Exercise prompt |
Each line of the data has to be transcribed exactly.

Stored data entries |
+===+

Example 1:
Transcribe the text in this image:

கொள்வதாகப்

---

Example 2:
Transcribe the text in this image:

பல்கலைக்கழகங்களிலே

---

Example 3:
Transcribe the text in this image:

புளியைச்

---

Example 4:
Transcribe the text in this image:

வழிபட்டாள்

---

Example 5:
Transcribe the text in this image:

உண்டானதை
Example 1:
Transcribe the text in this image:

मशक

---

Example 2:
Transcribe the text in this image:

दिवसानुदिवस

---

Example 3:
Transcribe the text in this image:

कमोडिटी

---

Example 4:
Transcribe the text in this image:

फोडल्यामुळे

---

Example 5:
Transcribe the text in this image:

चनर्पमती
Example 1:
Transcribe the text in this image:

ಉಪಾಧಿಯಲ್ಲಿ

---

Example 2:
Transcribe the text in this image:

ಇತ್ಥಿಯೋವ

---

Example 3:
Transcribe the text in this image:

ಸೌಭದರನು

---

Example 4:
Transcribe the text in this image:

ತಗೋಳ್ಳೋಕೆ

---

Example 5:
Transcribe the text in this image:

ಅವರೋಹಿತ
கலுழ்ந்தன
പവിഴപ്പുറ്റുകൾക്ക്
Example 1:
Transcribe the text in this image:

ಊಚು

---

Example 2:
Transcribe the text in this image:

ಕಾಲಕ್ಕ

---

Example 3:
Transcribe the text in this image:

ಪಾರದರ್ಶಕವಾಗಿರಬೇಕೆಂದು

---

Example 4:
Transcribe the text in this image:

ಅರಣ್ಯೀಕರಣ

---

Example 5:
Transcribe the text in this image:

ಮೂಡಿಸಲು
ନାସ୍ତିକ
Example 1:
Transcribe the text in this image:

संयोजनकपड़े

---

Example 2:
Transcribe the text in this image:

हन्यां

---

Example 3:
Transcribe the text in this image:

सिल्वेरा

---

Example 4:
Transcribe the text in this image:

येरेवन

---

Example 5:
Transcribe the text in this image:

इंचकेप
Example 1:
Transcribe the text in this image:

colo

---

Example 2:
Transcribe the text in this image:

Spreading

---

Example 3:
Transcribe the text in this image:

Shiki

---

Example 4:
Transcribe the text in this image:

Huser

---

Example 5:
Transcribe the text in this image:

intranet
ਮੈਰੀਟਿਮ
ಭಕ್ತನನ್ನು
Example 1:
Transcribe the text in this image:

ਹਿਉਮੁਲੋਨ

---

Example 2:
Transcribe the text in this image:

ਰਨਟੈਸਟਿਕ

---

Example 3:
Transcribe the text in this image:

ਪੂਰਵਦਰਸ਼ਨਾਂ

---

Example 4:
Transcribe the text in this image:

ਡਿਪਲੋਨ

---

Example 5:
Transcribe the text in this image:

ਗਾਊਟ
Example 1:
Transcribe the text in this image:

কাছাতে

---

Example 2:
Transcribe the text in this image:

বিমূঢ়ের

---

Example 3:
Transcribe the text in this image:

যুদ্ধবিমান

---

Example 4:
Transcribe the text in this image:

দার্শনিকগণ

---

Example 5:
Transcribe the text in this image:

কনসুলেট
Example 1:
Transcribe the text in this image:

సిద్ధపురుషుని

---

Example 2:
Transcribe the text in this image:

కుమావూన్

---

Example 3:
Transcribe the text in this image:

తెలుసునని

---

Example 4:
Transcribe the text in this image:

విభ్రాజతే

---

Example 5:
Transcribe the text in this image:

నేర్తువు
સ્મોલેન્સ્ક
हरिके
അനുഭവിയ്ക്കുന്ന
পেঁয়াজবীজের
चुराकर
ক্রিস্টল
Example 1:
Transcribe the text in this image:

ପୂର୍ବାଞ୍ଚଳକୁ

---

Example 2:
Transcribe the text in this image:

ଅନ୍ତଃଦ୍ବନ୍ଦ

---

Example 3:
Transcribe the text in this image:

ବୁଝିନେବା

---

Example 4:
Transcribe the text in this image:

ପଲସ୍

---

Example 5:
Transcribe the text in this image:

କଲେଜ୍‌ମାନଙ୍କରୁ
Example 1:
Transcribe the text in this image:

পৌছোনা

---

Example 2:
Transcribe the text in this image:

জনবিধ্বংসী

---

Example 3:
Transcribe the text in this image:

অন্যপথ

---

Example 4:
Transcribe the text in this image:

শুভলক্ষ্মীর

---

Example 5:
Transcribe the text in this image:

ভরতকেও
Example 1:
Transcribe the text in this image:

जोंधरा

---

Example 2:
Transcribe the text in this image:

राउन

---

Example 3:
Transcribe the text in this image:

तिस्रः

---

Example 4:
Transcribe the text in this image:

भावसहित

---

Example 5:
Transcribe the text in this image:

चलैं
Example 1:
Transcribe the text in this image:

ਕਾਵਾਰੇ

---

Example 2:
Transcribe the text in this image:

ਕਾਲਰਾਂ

+===+

The completed task |
Example 1:
Transcribe the text in this image:

கொள்வதாகப்

---

Example 2:
Transcribe the text in this image:

பல்கலைக்கழகங்களிலே

---

Example 3:
Transcribe the text in this image:

புளியைச்

---

Example 4:
Transcribe the text in this image:

வழிபட்டாள்

---

Example 5:
Transcribe the text in this image:

உண்டானதை
Example 1:
Transcribe the text in this image:

मशक

---

Example 2:
Transcribe the text in this image:

दिवसानुदिवस

---

Example 3:
Transcribe the text in this image:

कमोडिटी

---

Example 4:
Transcribe the text in this image:

फोडल्यामुळे

---

Example 5:
Transcribe the text in this image:

चनर्पमती
Example 1:
Transcribe the text in this image:

ಉಪಾಧಿಯಲ್ಲಿ

---

Example 2:
Transcribe the text in this image:

ಇತ್ಥಿಯೋವ

---

Example 3:
Transcribe the text in this image:

ಸೌಭದರನು

---

Example 4:
Transcribe the text in this image:

ತಗೋಳ್ಳೋಕೆ

---

Example 5:
Transcribe the text in this image:

ಅವರೋಹಿತ
கலுழ்ந்தன
പവിഴപ്പുറ്റുകൾക്ക്
Example 1:
Transcribe the text in this image:

ಊಚು

---

Example 2:
Transcribe the text in this image:

ಕಾಲಕ್ಕ

---

Example 3:
Transcribe the text in this image:

ಪಾರದರ್ಶಕವಾಗಿರಬೇಕೆಂದು

---

Example 4:
Transcribe the text in this image:

ಅರಣ್ಯೀಕರಣ

---

Example 5:
Transcribe the text in this image:

ಮೂಡಿಸಲು
ନାସ୍ତିକ
Example 1:
Transcribe the text in this image:

संयोजनकपड़े

---

Example 2:
Transcribe the text in this image:

हन्यां

---

Example 3:
Transcribe the text in this image:

सिल्वेरा

---

Example 4:
Transcribe the text in this image:

येरेवन

---

Example 5:
Transcribe the text in this image:

इंचकेप
Example 1:
Transcribe the text in this image:

colo

---

Example 2:
Transcribe the text in this image:

Spreading

---

Example 3:
Transcribe the text in this image:

Shiki

---

Example 4:
Transcribe the text in this image:

Huser

---

Example 5:
Transcribe the text in this image:

intranet
ਮੈਰੀਟਿਮ
ಭಕ್ತನನ್ನು
Example 1:
Transcribe the text in this image:

ਹਿਉਮੁਲੋਨ

---

Example 2:
Transcribe the text in this image:

ਰਨਟੈਸਟਿਕ

---

Example 3:
Transcribe the text in this image:

ਪੂਰਵਦਰਸ਼ਨਾਂ

---

Example 4:
Transcribe the text in this image:

ਡਿਪਲੋਨ

---

Example 5:
Transcribe the text in this image:

ਗਾਊਟ
Example 1:
Transcribe the text in this image:

কাছাতে

---

Example 2:
Transcribe the text in this image:

বিমূঢ়ের

---

Example 3:
Transcribe the text in this image:

যুদ্ধবিমান

---

Example 4:
Transcribe the text in this image:

দার্শনিকগণ

---

Example 5:
Transcribe the text in this image:

কনসুলেট
Example 1:
Transcribe the text in this image:

సిద్ధపురుషుని

---

Example 2:
Transcribe the text in this image:

కుమావూన్

---

Example 3:
Transcribe the text in this image:

తెలుసునని

---

Example 4:
Transcribe the text in this image:

విభ్రాజతే

---

Example 5:
Transcribe the text in this image:

నేర్తువు
સ્મોલેન્સ્ક
हरिके
അനുഭവിയ്ക്കുന്ന
পেঁয়াজবীজের
चुराकर
ক্রিস্টল
Example 1:
Transcribe the text in this image:

ପୂର୍ବାଞ୍ଚଳକୁ

---

Example 2:
Transcribe the text in this image:

ଅନ୍ତଃଦ୍ବନ୍ଦ

---

Example 3:
Transcribe the text in this image:

ବୁଝିନେବା

---

Example 4:
Transcribe the text in this image:

ପଲସ୍

---

Example 5:
Transcribe the text in this image:

କଲେଜ୍‌ମାନଙ୍କରୁ
Example 1:
Transcribe the text in this image:

পৌছোনা

---

Example 2:
Transcribe the text in this image:

জনবিধ্বংসী

---

Example 3:
Transcribe the text in this image:

অন্যপথ

---

Example 4:
Transcribe the text in this image:

শুভলক্ষ্মীর

---

Example 5:
Transcribe the text in this image:

ভরতকেও
Example 1:
Transcribe the text in this image:

जोंधरा

---

Example 2:
Transcribe the text in this image:

राउन

---

Example 3:
Transcribe the text in this image:

तिस्रः

---

Example 4:
Transcribe the text in this image:

भावसहित

---

Example 5:
Transcribe the text in this image:

चलैं
Example 1:
Transcribe the text in this image:

ਕਾਵਾਰੇ

---

Example 2:
Transcribe the text in this image:

ਕਾਲਰਾਂ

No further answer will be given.